Tony, Do you have the before picture? The pictures you've posted are since you've cleaned it up... it looks like it was made yesterday and you bought it right off the store shelf.

1957, hmmm. jamespowers, what came first, this mode, shelv, cavanagh edging or the bound edges? Or, did both exist at the same time?

Tony, you got a great deal on this lid !!
 

adamgottschalk

A-List Customer
Messages
405
Location
NewYork/Florida
Cav first

D. Hats said:
Tony, Do you have the before picture? The pictures you've posted are since you've cleaned it up... it looks like it was made yesterday and you bought it right off the store shelf.

1957, hmmm. jamespowers, what came first, this mode, shelv, cavanagh edging or the bound edges? Or, did both exist at the same time?

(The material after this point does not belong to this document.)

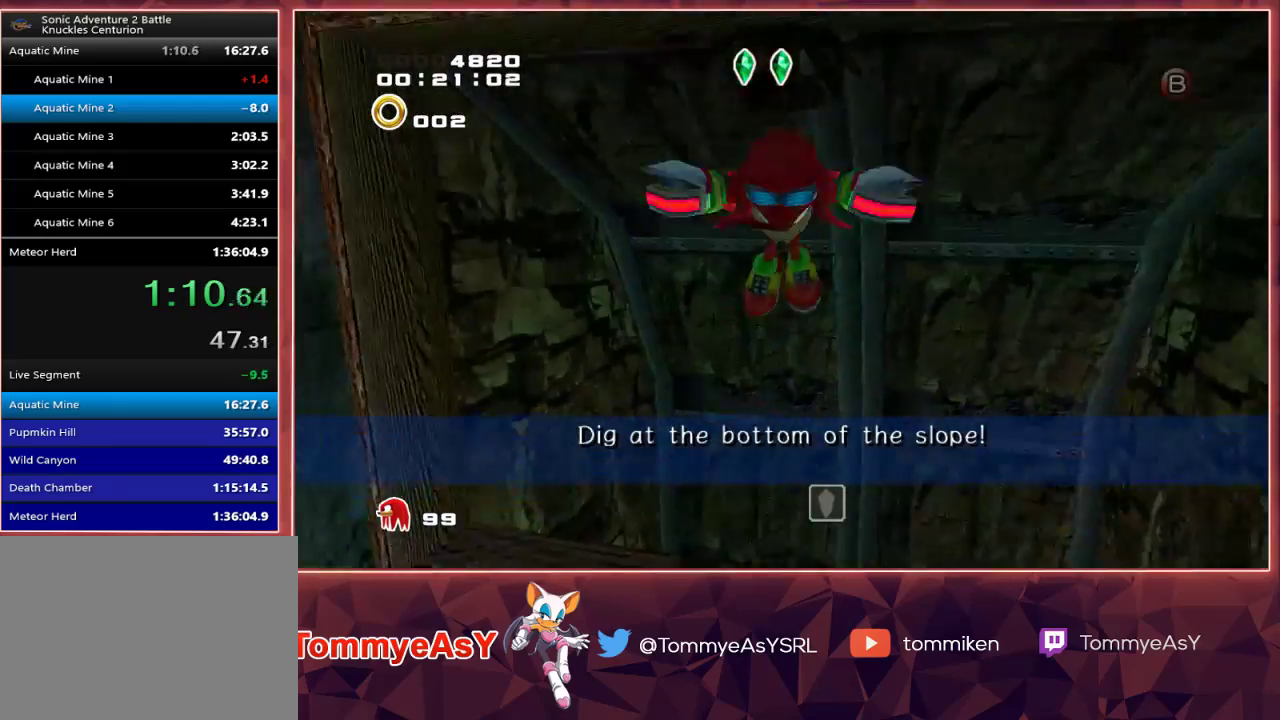
{"buttons": ["CROSS"], "left_stick": "down-right", "right_stick": "center", "events": [[350, "left_stick", "down-right"]]}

Tony, you got a great deal on this lid !!
My hat guy told me Cavanagh was the first to patent the "Cavanagh edge" and all other makers had to use different names; for how long I don't know. "Welted" edge is the most common phrase I've seen. Someone on the lounge pointed out that one of the reasons the fine Cav edge, which seems to dissolve into itself magically, was/is so highly revered is that to do it right, a good percentage of attempts fail and are discarded. The felt needs to be folded over perfectly all around. It seems older Borsalinos (and others I've sure) have miraculousy fine edges like the Cav edge. The vintage Dobbs, and a lot of other hats, I've seen and touched all had "beefier" edges, less subtle, more chunky. I think raw edges and bound edges came before the Cav thing.
 
tonyb said:
Thanks again, jamespowers. How old is that ad? I have a real good idea of the age of my Ambassador, seeing how it has "Dec. 23 1957" stamped on the inside of the sweatband. But I've yet to find any other references to that model. Makes me suspect it didn't have a long history and didn't sell particularly well.

Your date int he sweatband is right to the ad. It is a December 1957 ad. Sorry I forgot to put the date in. :p
Several factors probably lead to its decline. the style change in the 1960s had hats brims getting even shorter than yours. You can see the evolution a bit in the Ambassador. The brim is a little shorter and the crown is a higher with a simple block.
As for those interested in the Cavanagh edge, Brad Bowers has already done the leg work at: http://www.thefedoralounge.com/showthread.php?t=4993

Raw edges and bound edges do predate the Cavanagh Edge. The first Cavanagh Edge we see is from 1913 but it really caught on in the 30s and 40s. Raw edges have been around since the first hat was made. I don't think they even knew it was a raw edge back then. Bound Edges came about later. It was a natural progression when you think about it. :cheers1:

Regards to all,

J
 
Messages
11,579
Location
Covina, Califonia 91722
MAGIC

adamgottschalk said:
. Someone on the lounge pointed out that one of the reasons the fine Cav edge, which seems to dissolve into itself magically, was/is so highly revered is that to do it right, a good percentage of attempts fail and are discarded. The felt needs to be folded over perfectly all around. It seems older Borsalinos (and others I've sure) have miraculousy fine edges like the Cav edge.
********
The magic of a well made hat goes beyond art and science when it speaks to your heart.
 

J.D. Hunt

New in Town
Messages
40
Location
South East Texas
Yes I do, the tag in mine is a small rectangle with size, lot number and price ($15.00). Unlike your mine had many miles on it before I picked it up. The crown has been home blocked in to a flat top, the band is gone. I believe that someone used it as a work or hunting hat. The liner is maked Imperial Stetson and the sweat band has the Philadelphia address on it. J.D. Hunt
 

fmw

One Too Many
Messages
1,017
Location
USA
I really like the way the brim looks in the ad - way better than snapping it down. That is a super looking fedora.